Это вполне в характере персонажа.
Он понял, что еще сильнее жалеет жителей Ананке. Меньше чем за час Кулак превратил его в беспомощную марионетку, запутал в паутине, из которой уже никогда не вырваться. Они же страдают от его безжалостных манипуляций уже десять лет.
Старый монстр — не просто сумасшедший, не просто оловянный солдатик-тиран. Он как ужасный разрушитель из мифов. Шива, разрушитель миров. Горгона, убивающая взглядом. Великолепный во зле Мидас, прикосновение которого сеет порчу и разрушение. Цирцея, превратившая невинную красавицу в чудовище, как тогда, когда обратила Сциллу…
Сцилла.

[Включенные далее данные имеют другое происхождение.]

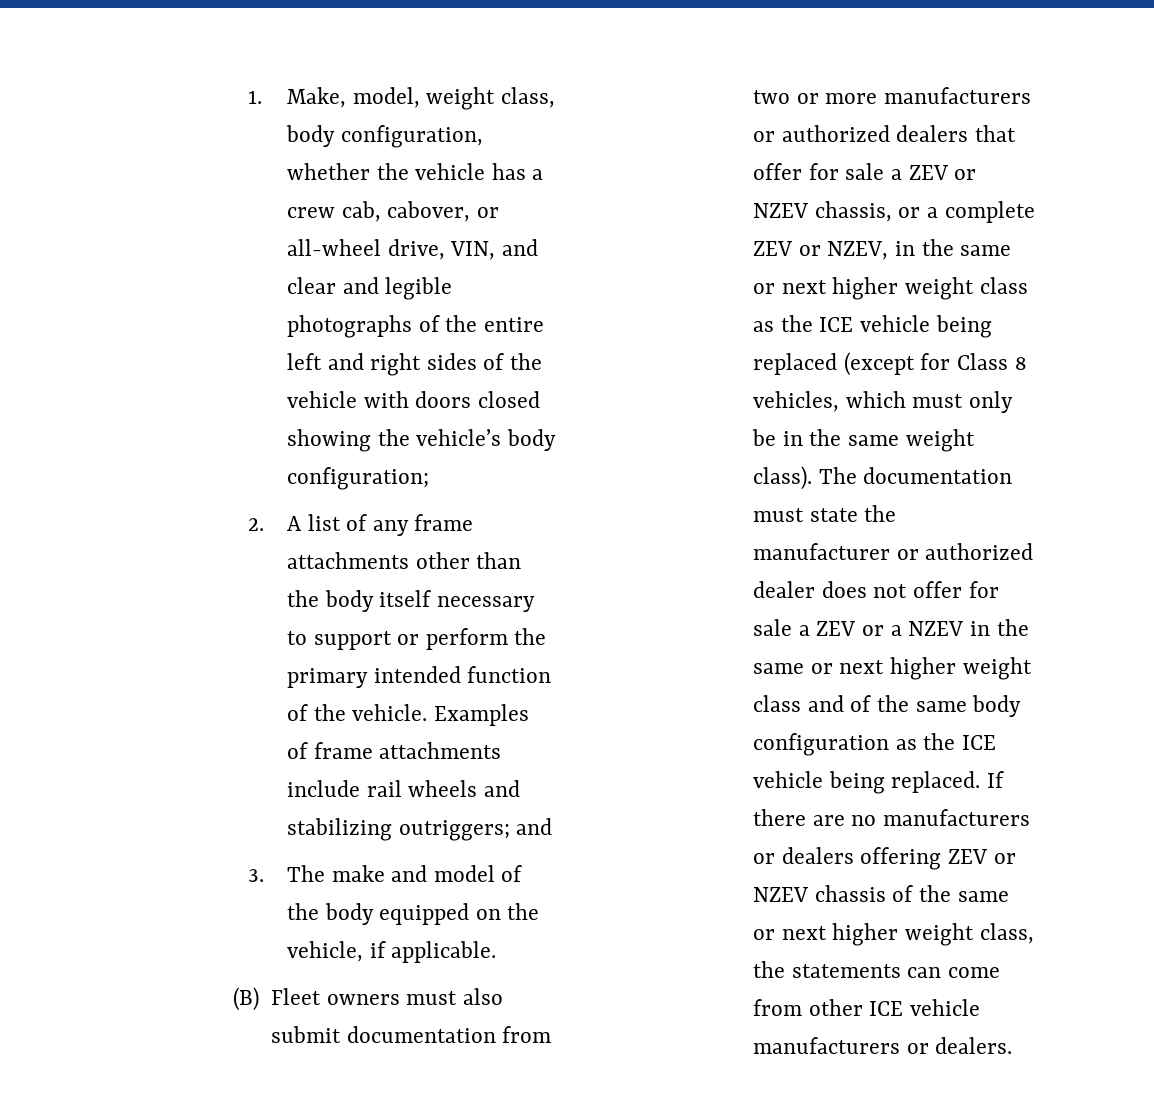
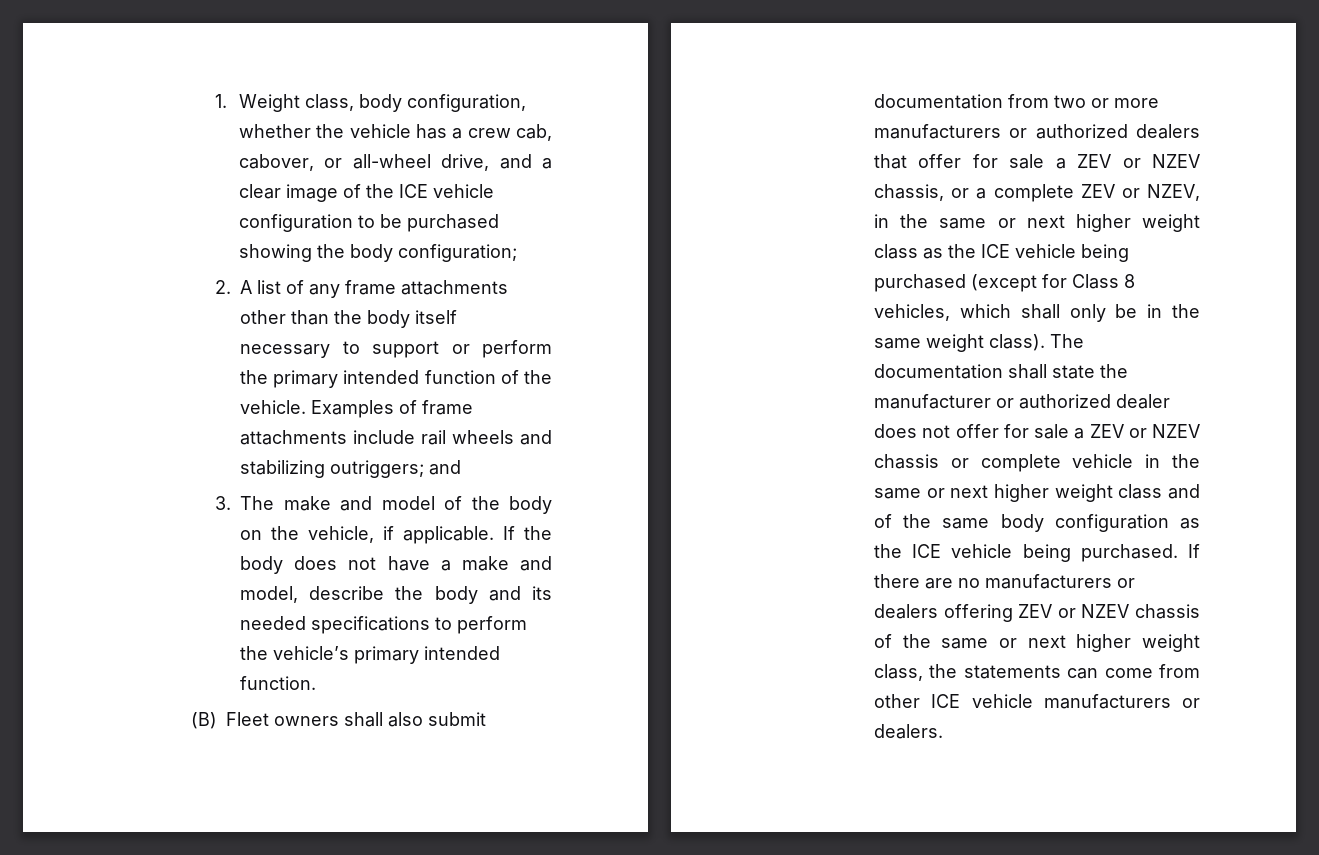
[286,87,496,110] Make, model, weight -> [239,94,301,112] Weight
[450,239,538,260] [286,277,453,300] [286,315,544,338] [286,353,543,376] [286,391,540,408] VIN, and clear and legible photographs of the entire left and right sides of the vehicle with doors closed -> [499,154,552,169] [239,184,495,202] [239,214,500,232] and a clear image of the ICE vehicle configuration to be purchased
[416,429,502,446] vehicle’s -> (346, 251) none
[379,903,470,925] equipped -> (552, 505) none
(497, 952) none -> [503,526,552,540] [240,556,552,574] [240,586,552,604] [240,616,528,634] [240,646,501,664] [240,676,317,690] If the body does not have a make and model, describe the body and its needed specifications to perform the vehicle’s primary intended function.
[406,991,458,1005] must -> [344,712,384,727] shall
[753,353,838,375] replaced -> [874,274,967,292] purchased
[912,394,964,408] must -> [1020,304,1060,319] shall
[753,508,805,522] must -> [1008,364,1048,379] shall
[890,621,964,636] a NZEV -> [1152,424,1200,438] [874,454,1134,472] NZEV chassis or complete vehicle
[891,771,981,793] replaced. -> [1080,544,1178,562] purchased.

Прекрасная дева, обращенная в чудовище.
Дух Марши падал на землю стремительно, как воробей, сбитый сверхзвуковым истребителем, земля летела навстречу, беспомощно кувыркаясь. Но мысль о Сцилле дала его крыльям воздушную опору шанса.
Кем была она до того, как попала в мерзкие руки Брата Кулака? Не сохранился ли фрагмент ее души за этой ужасающей маской? Можно ли как-то достучаться до него?

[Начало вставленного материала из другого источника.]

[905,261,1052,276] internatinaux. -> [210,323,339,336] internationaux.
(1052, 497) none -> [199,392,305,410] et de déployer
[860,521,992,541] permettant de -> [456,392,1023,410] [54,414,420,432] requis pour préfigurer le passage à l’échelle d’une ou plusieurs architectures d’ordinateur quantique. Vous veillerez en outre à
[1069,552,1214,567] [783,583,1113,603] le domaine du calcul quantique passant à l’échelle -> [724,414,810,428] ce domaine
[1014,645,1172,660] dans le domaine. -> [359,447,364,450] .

Это была лишь тончайшая соломинка шанса, но ни до чего другого рукой не дотянуться.
Он помнил ее слова: «Даже если ты будешь с Ним один на один, я буду знать все, что ты сделаешь и скажешь». Она слушает? Она все это слышит?
— Да, я готов, — медленно сказал он. — Но старые привычки отмирают с трудом. Я хочу, чтобы вы говорили со мной, пока я буду работать.
— И о чем же мы будем беседовать? — Улыбка черепа. — Хотите услышать, как умерла доктор Иззак?
— Нет, не надо, — ответил он резко. Упоминание о смерти Керри вернуло ощущение поражения и безнадежности, которое он старался стряхнуть. Он попытался не выдать голосом интереса. — Вы мне расскажите про Сциллу.
Брат Кулак откинулся на троне, руки на его коленях все еще лежали на пистолете. Он кивнул — видно было, что тема ему приятна.
— О, это чудесная, душесогревающая история. Поистине волшебная сказка! В некоторых отношениях она самое интересное из моих созданий.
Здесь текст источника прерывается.